─── Exercise input ───

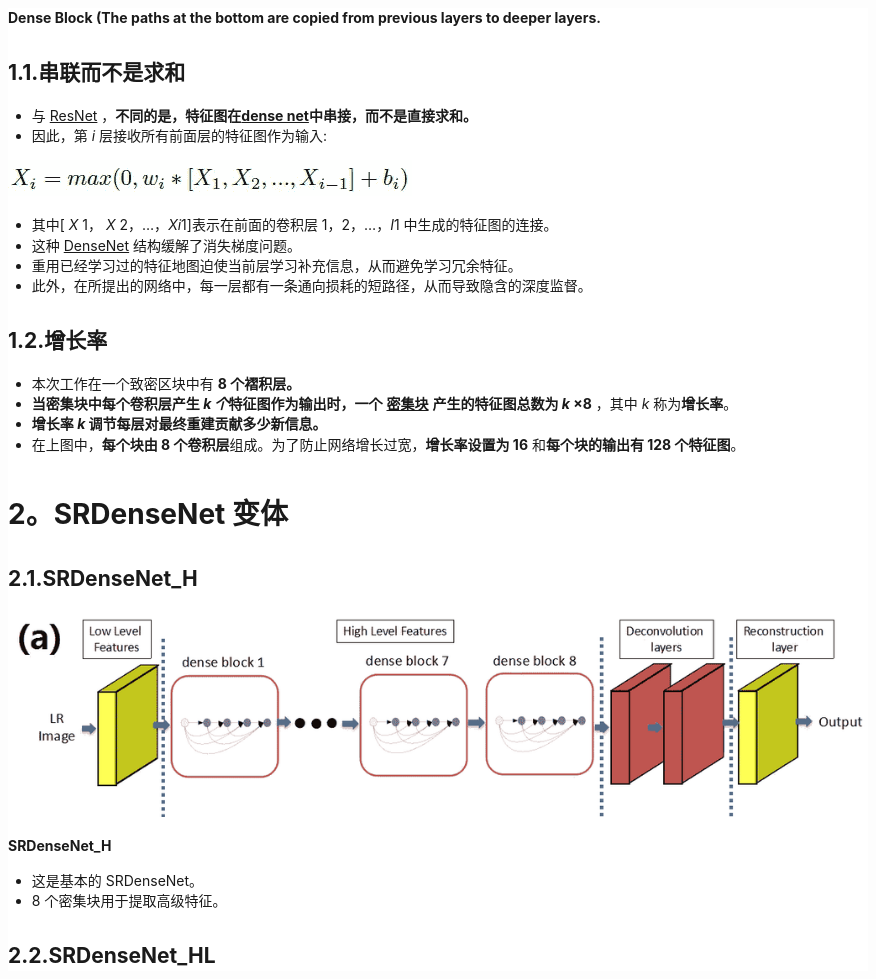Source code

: **Dense Block (The paths at the bottom are copied from previous layers to deeper layers.**

## 1.1.串联而不是求和

*   与 [ResNet](/review-resnet-winner-of-ilsvrc-2015-image-classification-localization-detection-e39402bfa5d8) ，**不同的是，特征图在**[**dense net**](/review-densenet-image-classification-b6631a8ef803)**中串接，而不是直接求和。**
*   因此，第 *i* 层接收所有前面层的特征图作为输入:

![](img/02e42c40bb997bc58a2706a054cdb73e.png)

*   其中[ *X* 1， *X* 2，…，*Xi*1]表示在前面的卷积层 1，2，…，*I*1 中生成的特征图的连接。
*   这种 [DenseNet](/review-densenet-image-classification-b6631a8ef803) 结构缓解了消失梯度问题。
*   重用已经学习过的特征地图迫使当前层学习补充信息，从而避免学习冗余特征。
*   此外，在所提出的网络中，每一层都有一条通向损耗的短路径，从而导致隐含的深度监督。

## 1.2.增长率

*   本次工作在一个致密区块中有 **8 个褶积层。**
*   **当密集块中每个卷积层产生 *k 个*特征图作为输出时，一个** [**密集块**](/review-densenet-image-classification-b6631a8ef803) **产生的特征图总数为 *k* ×8** ，其中 *k* 称为**增长率**。
*   **增长率 *k* 调节每层对最终重建贡献多少新信息。**
*   在上图中，**每个块由 8 个卷积层**组成。为了防止网络增长过宽，**增长率设置为 16** 和**每个块的输出有 128 个特征图**。

# **2。SRDenseNet 变体**

## 2.1.SRDenseNet_H

![](img/f3d2288a9d04e69aa286b509787e74d1.png)

**SRDenseNet_H**

*   这是基本的 SRDenseNet。
*   8 个密集块用于提取高级特征。

## 2.2.SRDenseNet_HL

───

After checking the entries, state how many lines contain "review", and write nothing but the number.

■ Response:
3